■ **Aim of the task**
One number alone answers this: the count of lines below in which the word "Members" is found.

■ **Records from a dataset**

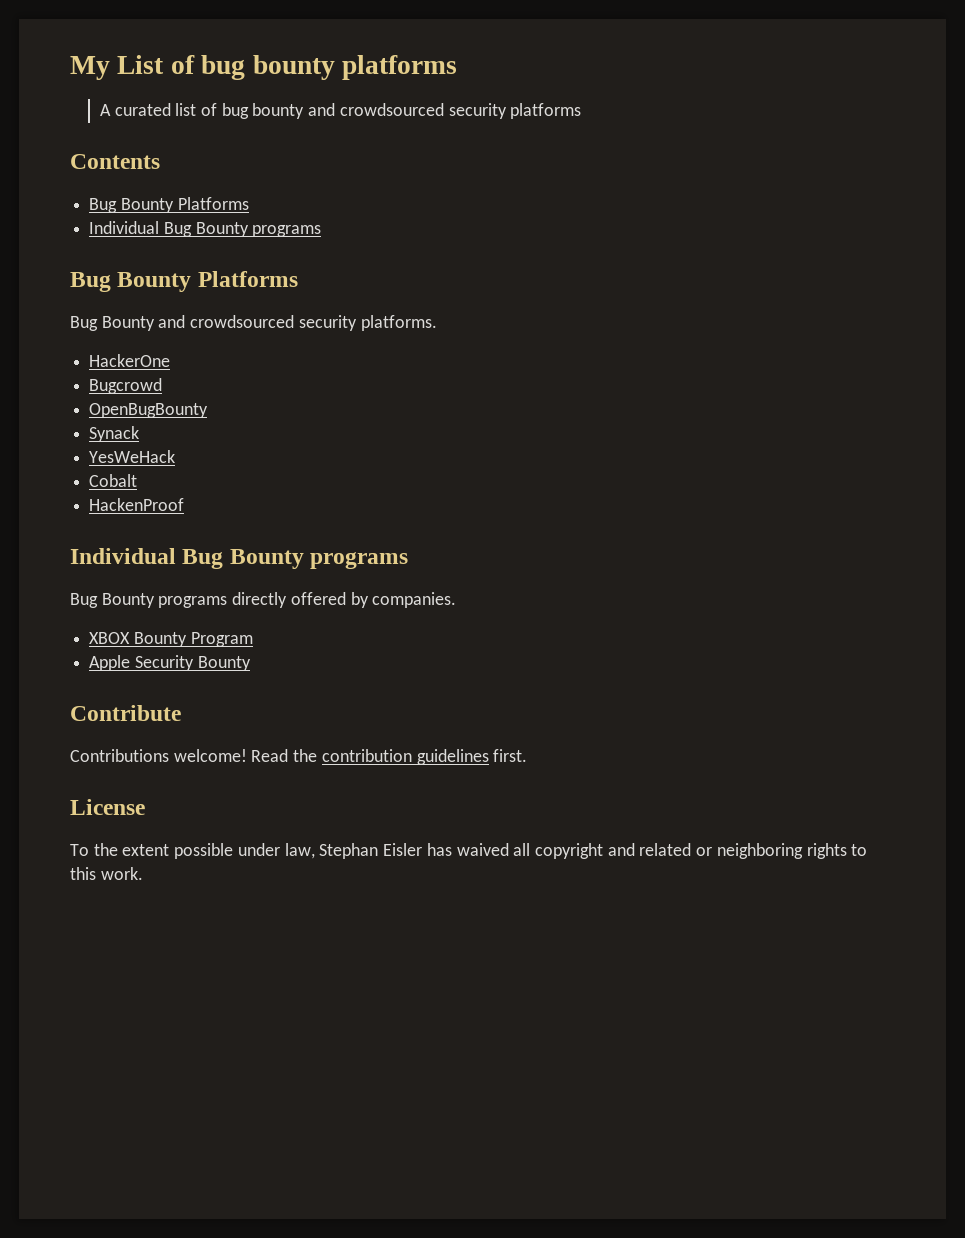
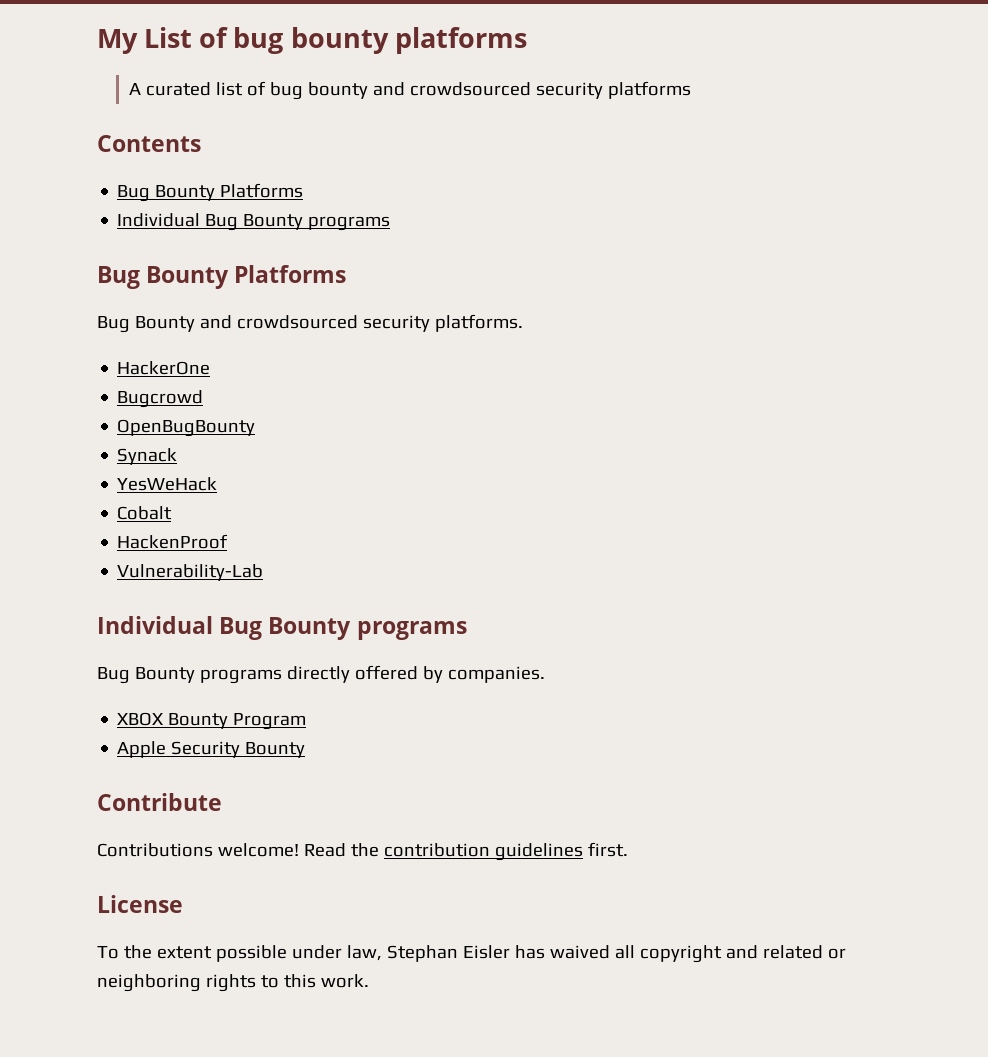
(185, 504) none -> [117,564,264,581] // Vulnerability-Lab

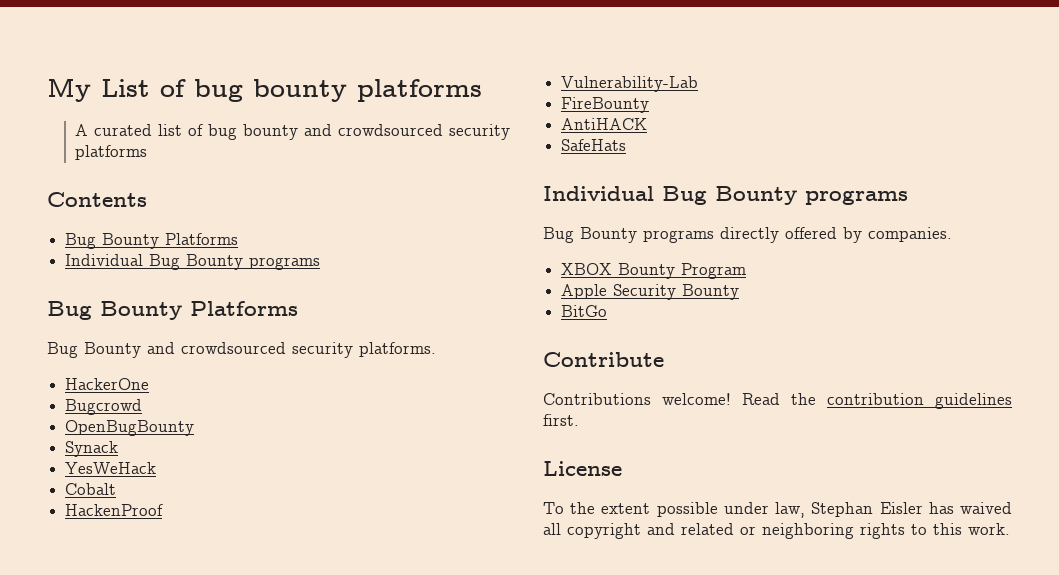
(264, 572) none -> [561,97,650,113] [561,118,648,130] [561,139,627,151] // FireBounty // AntiHACK // SafeHats
(306, 750) none -> [561,305,608,317] // BitGo

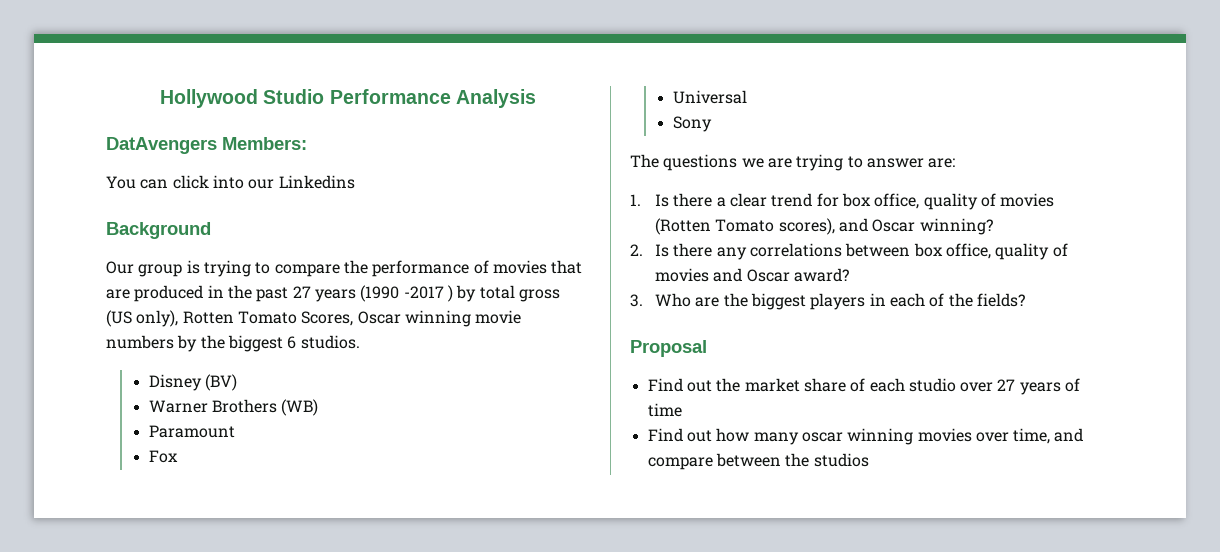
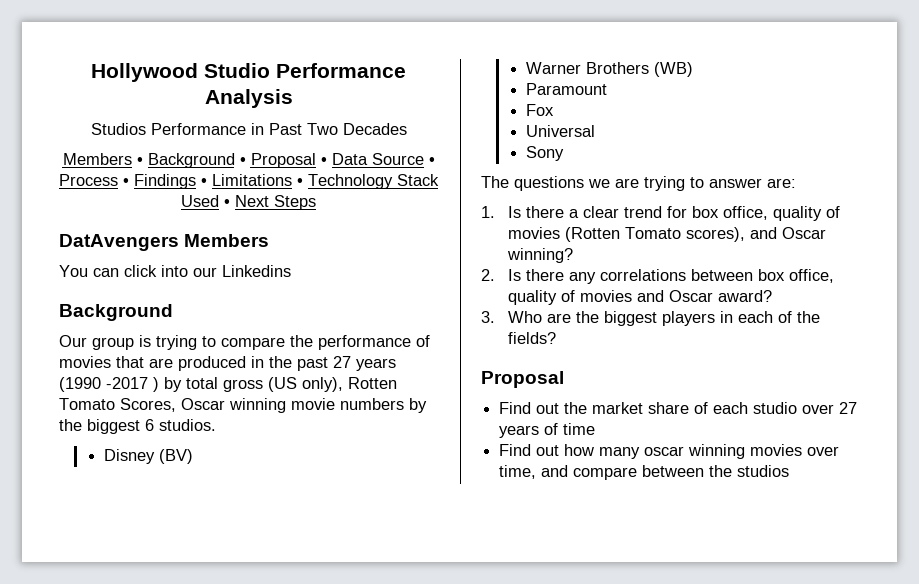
(536, 98) none -> [90,123,407,135] [62,153,435,168] [59,174,439,189] [181,195,316,210] // Studios Performance in Past Two Decades // Members • Background • Proposal • Data Source • Process • Findings • Limitations • Technology Stack Used • Next Steps
[222,137,307,150] Members: -> [184,234,270,247] Members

■ **Written solution**
2